I had so many plans for 2020 that just did not happen. It’s the last day of 2020 and I could not be happier. But what did I get out of this pandemic? How did it happen for me, what did I learn from one hell of an unexpected year? I have learned to really learn through things in life. The good and the bad and to find what it’s teaching me.
Covid taught me how to pace
2020 was not the year I had planned, imagined or hoped for. 2020 wasn’t for anyone.
But I can reflect on all I learned this year, what 2020 and living through a pandemic taught me.
It taught me to slow the eff down!
It taught me that I fail at pacing myself. This is huge in living with a brain injury.
It taught me to be content and happy with life as is right now, in the present moment. I love to travel and am so lucky to do so. I could not travel. I also could not work or volunteer so I had to find other things to keep me grounded, satisfied and happy.
I already understood how lucky I am to have my life and how fast your life can change, this was just another reminder in case I forgot.

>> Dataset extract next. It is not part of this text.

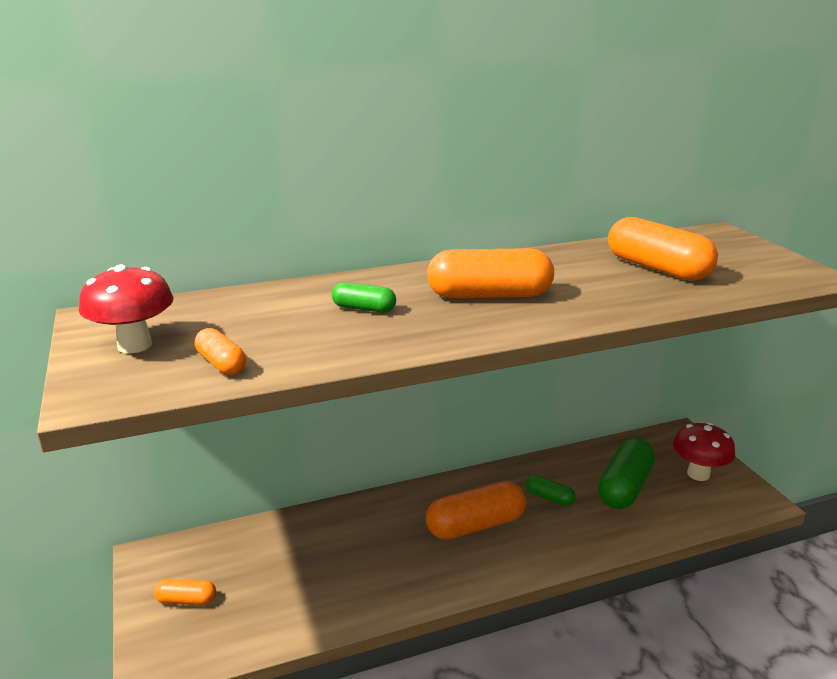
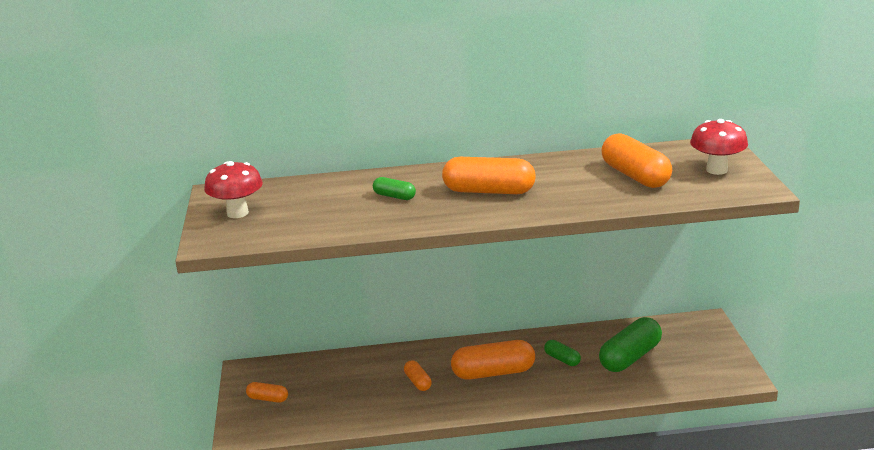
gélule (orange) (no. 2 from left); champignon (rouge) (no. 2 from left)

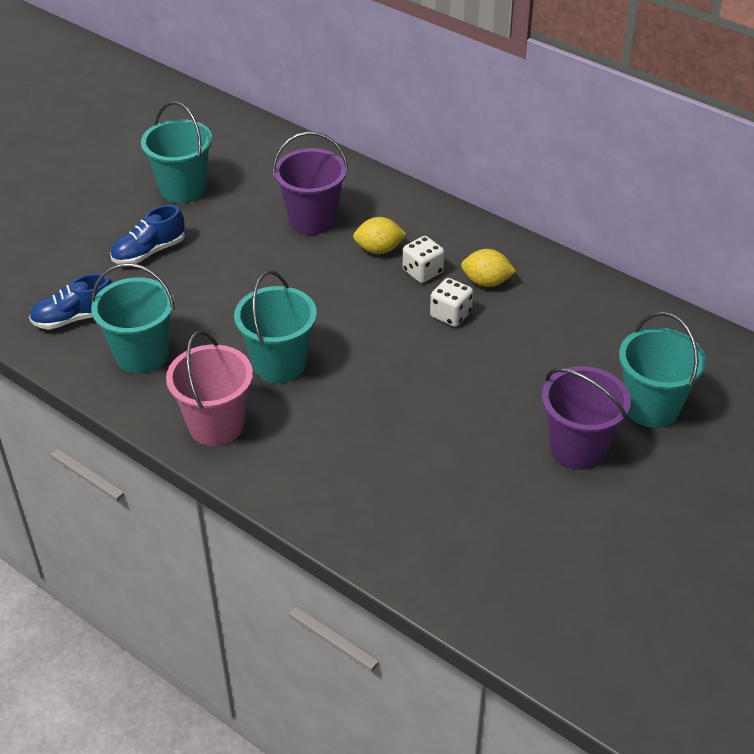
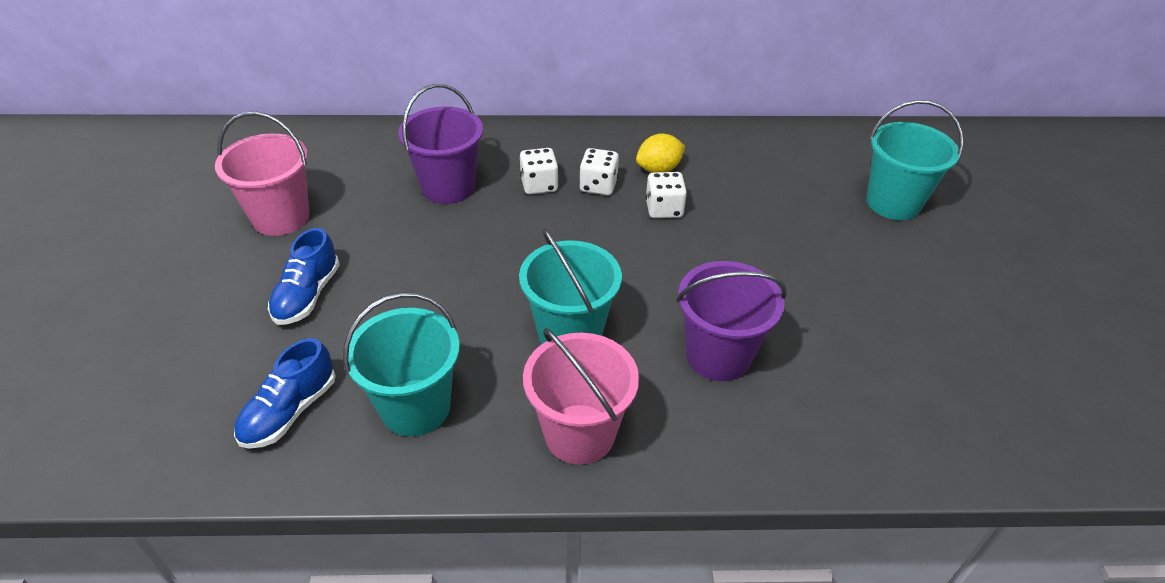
seau (rose) (no. 1 from left); dé (blanc) (no. 1 from left); seau (violet) (no. 2 from left)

I learned that although I have a brain injury and they say you change after you have one, and although I forgot a lot of my education and background in Public Health, I’m still very keen to it and know where to find credible information and still know right from wrong.
My husband and I have definitely gotten closer, we have each other and that’s it. We also are still learning where we fit into this life and how still even after my accident when people walked away, people still are. I mean yes there is Covid, but it doesn’t mean you can’t call or text people or FaceTime.
I have found community in places I did not have before. This has helped keep me sane.
I have reminded myself constantly that this is hard. Life is hard. Everyone reacts differently to what’s happening and I have learned just to leave it be, not be offended and not expect much.
I’m here, I’m healthy, I’m happy and I know I’m a good person and friend, I also know I’m not part of the problem and can sleep just fine at night.
I’m trying to not be judgemental, just give space and hope those I value come back eventually when life is back to normal. This has been a hard year and I am not sure it’s getting easier anytime soon.
I will do me and worry about me and my family, I will be here when others are ready. I get that it’s hard and it’s throwing everyone for a loop!
Most importantly I learned that I am beyond resilient. That all of the hard things I have gone through in my life have really prepared me for anything, this pandemic being one of those things. I’m grateful for that.
I also acknowledge that I am doing well with this isolation and Covid life because of my brain injury, who knows how I would be if I didn’t have my brain Injury. But I would like to think I would be somewhat the same since I do come from a public health background. But the brain injury definitely led me to working out at home since I don’t drive, and my Peloton has been a saving grace.